Les Associations Familiales Catholiques s’inquiètent donc d’une telle déclaration quand elle est le fait d’un Ministre de la République. Aussi, elles se montreront attentives aux suites qui lui seront données.
Les AFC considèrent, d’ailleurs, que le nombre très élevé d’avortements en France constitue un problème de santé publique et devrait être traité comme tel : études des facteurs de risque et lutte contre ces mêmes facteurs de risque.

Avortement: toujours plus!

Communiqué de presse des AFC:

La litanie promouvant « le tout IVG » continue obstinément : remboursement à 100% (2013), suppression de la « condition de détresse » (août 2014), élargissement du « délit d’entrave » (août 2014), affirmation d’un prétendu « droit fondamental » à l’avortement (novembre 2014), élaboration d’un « Programme national d’action » (janvier 2015), suppression du « délai de réflexion» de 7 jours (janvier 2016).

Le Ministère des Affaires Sociales et de la Santé prévoit désormais la prise en charge à 100%, outre de l’IVG proprement dite, du parcours IVG (consultations, examens de biologie médicale, échographies pré et post IVG…) à compter du 1er avril 2016.

Ainsi, les échographies des femmes décidant de mettre fin à leur grossesse seront mieux remboursées que celles des femmes choisissant de porter leur enfant à terme, les deux premières étant remboursées à 70% !! Quelle est la validité d’un remboursement différencié alors que dans les deux cas les femmes sont enceintes ?

La mesure paraît tellement absurde que l’on pourrait même penser, si la question n’était pas si grave, à un mauvais poisson d’avril… Ce « choix » unique de l’avortement, dicté par une politique sourde, appuyée par une communication univoque qui refuse toute interrogation, toute réserve…, pourtant propres à une société démocratique, est-il vraiment de nature à permettre un « choix », libre et éclairé, pour les femmes ? Une politique de santé peut-elle, aussi, continuer à passer sous silence, « comme quantité négligeable », le sort des 220 000 enfants à naître qui, chaque année en France, ne voient pas le jour ?
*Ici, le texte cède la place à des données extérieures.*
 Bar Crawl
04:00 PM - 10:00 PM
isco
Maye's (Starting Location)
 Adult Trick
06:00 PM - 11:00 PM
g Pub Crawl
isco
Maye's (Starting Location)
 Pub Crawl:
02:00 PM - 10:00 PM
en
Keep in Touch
Les AFC sont convaincues qu’une autre politique de santé publique est possible :

– Rembourser aussi à 100% les femmes qui font le choix de mener à terme leur grossesse !
– Développer une véritable politique publique de prévention contre le drame de l’IVG : éducation affective et sexuelle, identification des populations à risque et développement des aides dans leur direction (aides sociales, aides au logement, aides pour l’accueil de l’enfant…)
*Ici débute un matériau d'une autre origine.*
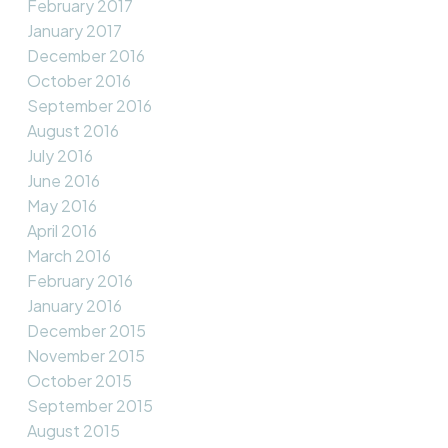
February 2017
January 2017
December 2016
October 2016
September 2016
August 2016
July 2016
June 2016
May 2016
April 2016
March 2016
February 2016
January 2016
December 2015
November 2015
October 2015
September 2015
August 2015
Les AFC remarquent que d’autres pays européens parviennent à faire baisser leurs taux d’IVG (Allemagne: moins de 100 000 avortements pour 80 millions d’habitants). A l’approche d’échéances électorales majeures, les AFC interpelleront les candidats sur les mesures qu’ils prévoient de prendre à ce sujet. La situation où une grossesse sur 5 aboutit à un avortement ne peut perdurer dans notre pays.